---- EXCERPTED PASSAGE

Display

The Creators and the Dreyfus Affair

From March 25th to October 05th, 2025
René Hermann-Paul
La Vérité c'est très joli (dessin lié à l'affaire Dreyfus), entre 1897 et 1898
Musée d'Orsay
Achat, 2017
© Musée d’Orsay, Dist. RMN-Grand Palais / Alexis Brandt
See the notice of the artwork
Through a wall display, a film program and an itinerary in the collections, the Musée d’Orsay explores artists’ reactions to the Dreyfus affair and the rise of anti-Semitism in France in the late 19th century. Editorial cartoons, courtroom sketches and films of the era bear witness to the commitments, fights and tensions that marked this major event in republican history.

The display shows two facets of Hermann-Paul’s graphic output as an artist committed to the Dreyfusard ranks: satirical drawings for the press and courtroom sketched covering the Zola trial’s hearings and then Dreyfus’ retrial in Rennes (Room 41).

The film program focuses on the key role played by Lucie Dreyfus, the captain’s “heroic and devoted wife”, who supported him through his ordeals and exposed the truth, with three extracts from films made in France between 1899 and 1908 (Room 47).

Finally, an itinerary through the collections examines the stances of and roles played by various creators and figures on the period’s art scene.


Presentation echoing the exhibition “Alfred Dreyfus. Truth and Justice” at the Museum of the Art and History of Judaism, from March 13 to August 31, 2025.

Accordéon

From 1894 to 1906, the Third Republic was faced with what would be one of its most serious crises. A French army officer of the Jewish faith, Captain Alfred Dreyfus (1859-1935), was accused of spying for Germany. Tried in camera by court-martial, on the basis of evidence that proved to be false, he was accused of treason and sentenced to life deportation on Devil’s Island.

Two counter-investigations were conducted on the quiet, one by the convicted man’s family and the other by Lieutenant-Colonel Picquart from the military intelligence service, who established the real culprit’s identity: Commandant Esterhazy.

The events were given wide media coverage thanks to Mathieu Dreyfus, who succeeded in publicly mobilizing journalists, intellectuals, artists and citizens convinced of his brother’s innocence, so triggering the Dreyfus affair, which reached its peak in 1898-1899, galvanized by Zola’s implacable indictment, which brought the scandal out into the open. French public opinion was divided between the Dreyfusards on one side, who were convinced of the captain’s innocence and who set themselves up as defenders of truth and justice, and the anti-Dreyfusards on the other, anti-republicans, nationalists and anti-Semites, hardcore campaigners for recognition of Dreyfus’ guilt.

Titre
Display
Sous-titre
Drawing for JusticeHermann-Paul and the Dreyfus Affair (1897-1899)
Lieu
Level 5, room 41

It was during the Dreyfus affair’s most intense years (1898-1899), which were seen as an “Age of Paper” and an unleashing of opinions, that René Georges Hermann Paul aka Hermann-Paul (1864-1940) took part in the “War of the Pencils”, in which anti-Dreyfusard caricaturists and their Dreyfusard counterparts fought each other relentlessly and sometimes ferociously, well aware of their role and the special power of their means of expression. Alongside intellectuals, writers and scientists, they set themselves to turning the Dreyfus affair and its polemics into a forum that would transcend simple daily columns on the twists and turns of an eventful legal case. Hermann-Paul belonged to the group of caricaturists, painters and sculptors who, due to their commitment to the Republic and respect for its founding principles of truth, justice, equality and liberty, put their means of expression at the service of the Dreyfus cause.

--------

▶ **STATED PROBLEM 1**: Copy out the passage from the page on the Dreyfus affair display, starting with "The display shows" and going on through "August 31, 2025.".

---- ROWS

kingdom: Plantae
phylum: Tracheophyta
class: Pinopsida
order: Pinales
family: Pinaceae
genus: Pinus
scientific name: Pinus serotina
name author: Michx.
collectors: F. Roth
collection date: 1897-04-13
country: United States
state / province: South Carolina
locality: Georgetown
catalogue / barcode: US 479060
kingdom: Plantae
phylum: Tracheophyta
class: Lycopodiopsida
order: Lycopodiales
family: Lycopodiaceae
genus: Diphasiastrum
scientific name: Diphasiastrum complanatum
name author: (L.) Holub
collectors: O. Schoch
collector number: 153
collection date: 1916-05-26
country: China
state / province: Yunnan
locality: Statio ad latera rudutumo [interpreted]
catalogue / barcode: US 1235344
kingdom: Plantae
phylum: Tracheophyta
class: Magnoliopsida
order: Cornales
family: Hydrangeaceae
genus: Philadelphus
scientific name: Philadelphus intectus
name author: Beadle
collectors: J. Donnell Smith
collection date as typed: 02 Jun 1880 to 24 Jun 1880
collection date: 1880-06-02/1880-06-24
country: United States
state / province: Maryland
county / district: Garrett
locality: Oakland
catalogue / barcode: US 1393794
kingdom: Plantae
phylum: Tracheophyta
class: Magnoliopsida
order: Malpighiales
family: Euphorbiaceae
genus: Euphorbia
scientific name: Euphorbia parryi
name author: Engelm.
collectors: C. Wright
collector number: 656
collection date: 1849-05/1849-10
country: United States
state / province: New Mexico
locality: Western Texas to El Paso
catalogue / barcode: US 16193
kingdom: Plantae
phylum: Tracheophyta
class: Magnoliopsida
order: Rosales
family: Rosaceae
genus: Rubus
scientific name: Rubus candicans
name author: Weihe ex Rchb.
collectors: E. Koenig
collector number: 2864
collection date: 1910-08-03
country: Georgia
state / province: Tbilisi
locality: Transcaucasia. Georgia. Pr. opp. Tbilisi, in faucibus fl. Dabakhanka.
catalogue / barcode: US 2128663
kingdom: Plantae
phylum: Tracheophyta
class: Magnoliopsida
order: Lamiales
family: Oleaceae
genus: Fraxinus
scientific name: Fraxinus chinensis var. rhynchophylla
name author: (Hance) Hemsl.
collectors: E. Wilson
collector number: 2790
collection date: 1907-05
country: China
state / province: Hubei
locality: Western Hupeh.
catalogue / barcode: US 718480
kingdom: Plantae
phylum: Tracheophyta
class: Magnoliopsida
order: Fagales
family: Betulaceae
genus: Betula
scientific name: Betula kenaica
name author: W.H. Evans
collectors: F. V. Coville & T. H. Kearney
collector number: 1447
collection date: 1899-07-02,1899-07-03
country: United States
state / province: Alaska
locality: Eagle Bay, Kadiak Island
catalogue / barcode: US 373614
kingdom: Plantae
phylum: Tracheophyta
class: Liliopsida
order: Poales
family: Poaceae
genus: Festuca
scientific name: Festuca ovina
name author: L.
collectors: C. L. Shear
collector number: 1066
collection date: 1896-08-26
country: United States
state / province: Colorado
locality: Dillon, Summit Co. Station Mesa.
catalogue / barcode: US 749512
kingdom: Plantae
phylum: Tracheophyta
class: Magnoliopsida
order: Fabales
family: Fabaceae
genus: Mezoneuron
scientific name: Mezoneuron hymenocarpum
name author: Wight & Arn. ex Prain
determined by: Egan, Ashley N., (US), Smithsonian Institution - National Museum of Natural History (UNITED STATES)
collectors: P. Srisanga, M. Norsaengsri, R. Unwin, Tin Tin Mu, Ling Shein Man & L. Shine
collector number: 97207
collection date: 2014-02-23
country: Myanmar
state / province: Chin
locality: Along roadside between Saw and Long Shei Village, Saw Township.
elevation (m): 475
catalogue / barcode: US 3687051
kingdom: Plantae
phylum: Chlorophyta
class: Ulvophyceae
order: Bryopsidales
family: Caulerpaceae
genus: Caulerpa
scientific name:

--------

▶ **STATED PROBLEM 2**: Present the rows starting with the line with "collectors: C. L. Shear" and going on through the last line of the rows as a JSON list of strings, one string per line, with blank lines left out.

▶ **FULL RESPONSE 1**:
The display shows two facets of Hermann-Paul’s graphic output as an artist committed to the Dreyfusard ranks: satirical drawings for the press and courtroom sketched covering the Zola trial’s hearings and then Dreyfus’ retrial in Rennes (Room 41).

The film program focuses on the key role played by Lucie Dreyfus, the captain’s “heroic and devoted wife”, who supported him through his ordeals and exposed the truth, with three extracts from films made in France between 1899 and 1908 (Room 47).

Finally, an itinerary through the collections examines the stances of and roles played by various creators and figures on the period’s art scene.


Presentation echoing the exhibition “Alfred Dreyfus. Truth and Justice” at the Museum of the Art and History of Judaism, from March 13 to August 31, 2025.

▶ **FULL RESPONSE 2**:
[
  "collectors: C. L. Shear",
  "collector number: 1066",
  "collection date: 1896-08-26",
  "country: United States",
  "state / province: Colorado",
  "locality: Dillon, Summit Co. Station Mesa.",
  "catalogue / barcode: US 749512",
  "kingdom: Plantae",
  "phylum: Tracheophyta",
  "class: Magnoliopsida",
  "order: Fabales",
  "family: Fabaceae",
  "genus: Mezoneuron",
  "scientific name: Mezoneuron hymenocarpum",
  "name author: Wight & Arn. ex Prain",
  "determined by: Egan, Ashley N., (US), Smithsonian Institution - National Museum of Natural History (UNITED STATES)",
  "collectors: P. Srisanga, M. Norsaengsri, R. Unwin, Tin Tin Mu, Ling Shein Man & L. Shine",
  "collector number: 97207",
  "collection date: 2014-02-23",
  "country: Myanmar",
  "state / province: Chin",
  "locality: Along roadside between Saw and Long Shei Village, Saw Township.",
  "elevation (m): 475",
  "catalogue / barcode: US 3687051",
  "kingdom: Plantae",
  "phylum: Chlorophyta",
  "class: Ulvophyceae",
  "order: Bryopsidales",
  "family: Caulerpaceae",
  "genus: Caulerpa",
  "scientific name:"
]